Hardlopen vraagt nogal wat van je lichaam. Om lekker door het bos te crossen heeft je lichaam heel wat energie nodig. Als het gaat over eten zijn er veel handige, verstandige en lekkere keuzes voor de hardloper.
Alle vetten, eiwitten en koolhydraten die we eten, worden opgeslagen in het lichaam zodat ze later energie kunnen leveren. Eiwitten en koolhydraten hebben een andere energiewaarde dan vet. Zo levert 1 gram koolhydraat of 1 gram eiwit 4 calorieën energie (kcal), terwijl 1 gram vet 9 calorieën oplevert. De andere stof die energie levert is alcohol, met 7 calorieën per gram. Afhankelijk van de intensiteit van je inspanning kiest je lichaam ervoor voornamelijk vet of voornamelijk koolhydraten te verbranden. In uitzonderlijke gevallen spreek je ook je eiwitten aan. Zit je thuis op de bank of maak je een rustig wandelingetje, dan zijn het vooral de vetten die zorgen voor voldoende energie. Hoe intensiever je gaat bewegen, des te groter het aandeel koolhydraten. Bij langdurige inspanning raakt de hoeveelheid koolhydraten in het lichaam langzaam op en schakelt je lichaam weer meer over op de verbranding van vetten. Met als nadeel dat je ook aan intensiteit moet inleveren. Dit kan resulteren in het ‘man met de hamer’-effect. Beter getrainde atleten kunnen op een hogere intensiteit meer vet verbranden. Ze besparen zo op hun koolhydraten en spierglycogeen. Glycogeen staat voor koolhydraten die opgeslagen worden in je spieren en lever. Een gemiddelde loper kan zo’n 350-500 gram glycogeen opslaan in de spieren en 100 gram in de lever. Dat is genoeg om 90-120 minuten flink actief te zijn.
Koolhydraten
De hoeveelheid koolhydraten die je nodig hebt, wordt bepaald door je aantal trainingsuren en je dagelijkse bezigheden. Streef je naar gewichtsverlies of ben je minder dan een paar uur per dag actief, dan is 3 tot 5 gram koolhydraten per kilogram lichaamsgewicht per dag (g/kg/dag) voldoende. Ben je dagelijks 60-90 minuten actief, dan gaat het om 5-7 g/kg/dag, bij 190-180 minuten heb je 7-10 g/kg/dag nodig, en ben je dagelijks meer dan drie uur flink aan het bewegen, dan is 10-12 g/kg/dag een goede richtlijn.
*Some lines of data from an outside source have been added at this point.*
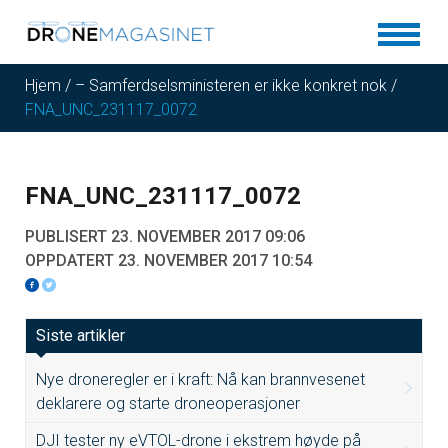
Hjem
/
– Samferdselsministeren er ikke konkret nok
/
FNA_UNC_231117_0072
FNA_UNC_231117_0072
PUBLISERT 23. NOVEMBER 2017 09:06
OPPDATERT 23. NOVEMBER 2017 10:54
Siste artikler
Nye droneregler er i kraft: Nå kan brannvesenet
deklarere og starte droneoperasjoner
DJI tester ny eVTOL-drone i ekstrem høyde på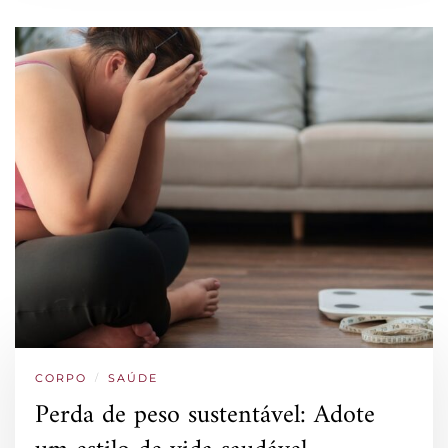
CORPO
/
SAÚDE
Perda de peso sustentável: Adote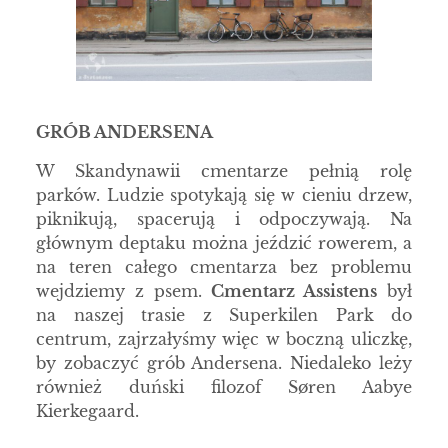
GRÓB ANDERSENA
W Skandynawii cmentarze pełnią rolę
parków. Ludzie spotykają się w cieniu drzew,
piknikują, spacerują i odpoczywają. Na
głównym deptaku można jeździć rowerem, a
na teren całego cmentarza bez problemu
wejdziemy z psem.
Cmentarz Assistens
był
na naszej trasie z Superkilen Park do
centrum, zajrzałyśmy więc w boczną uliczkę,
by zobaczyć grób Andersena. Niedaleko leży
również duński filozof Søren Aabye
Kierkegaard.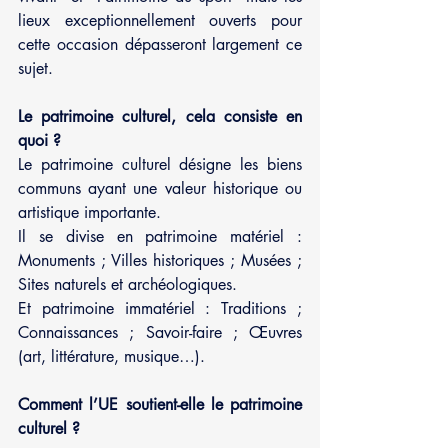
lieux exceptionnellement ouverts pour 
cette occasion dépasseront largement ce 
sujet.
Le patrimoine culturel, cela consiste en 
quoi ? 
Le patrimoine culturel désigne les biens 
communs ayant une valeur historique ou 
artistique importante.
Il se divise en patrimoine matériel : 
Monuments ; Villes historiques ; Musées ; 
Sites naturels et archéologiques.
Et patrimoine immatériel : Traditions ; 
Connaissances ; Savoir-faire ; Œuvres 
(art, littérature, musique…).
Comment l’UE soutient-elle le patrimoine 
culturel ?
Dat is een hoeveelheid die maar weinig (top)sporters halen: om een beeld te krijgen gaat het dan om 32 boterhammen, 23 krentenbollen of 18 bananen!
Eiwitten
Om ervoor te zorgen dat je spieren kunnen herstellen na inspanning, heb je dagelijks ongeveer 1 a 2 gram eiwit per kilogram lichaamsgewicht nodig. Het beste is dit in porties van 20 gram per keer te eten. Meer zal je lichaam niet direct gebruiken voor je spieren maar opslaan als vet. Bij minder eiwitinname kan er spierafbraak ontstaan.
Vetten
Met de nadruk op alle diëten en magere voedingsmiddelen willen we nog wel eens vergeten dat je ook voldoende vetstoffen nodig hebt voor een gezond lichaam. De zogenaamde vetoplosbare vitaminen A, D en E hebben vet nodig om goed te worden opgenomen. Het beste is als je vetinname vooral komt van de zogenaamde onverzadigde vetten. Deze vind je in bijvoorbeeld noten, olijfolie, avocado en vette vis. Er is sprake van een optimale hoeveelheid vet wanneer 20-30% van je dagelijkse energie uit vet bestaat. Bij een (gemiddeld) energieverbruik per dag van 2000-2500 kcal betekent dit zo’n 55-83 gram vet. Oftewel 4-6 eetlepels olijfolie, 18-27 minimarsjes of 100-120 gram gemengde noten. Probeer zuinig te zijn met verzadigde (en vooral trans)vetten. Transvetten vind je in kaas, koekjes, chips en vlees. De richtlijn is dat maximaal 10% van je vetinname mag bestaan uit verzadigde vetten (dus 5-8) gram. Deze vetten verhogen het risico op aandoeningen aan je hart- en bloedvaten en een te hoog cholesterolgehalte.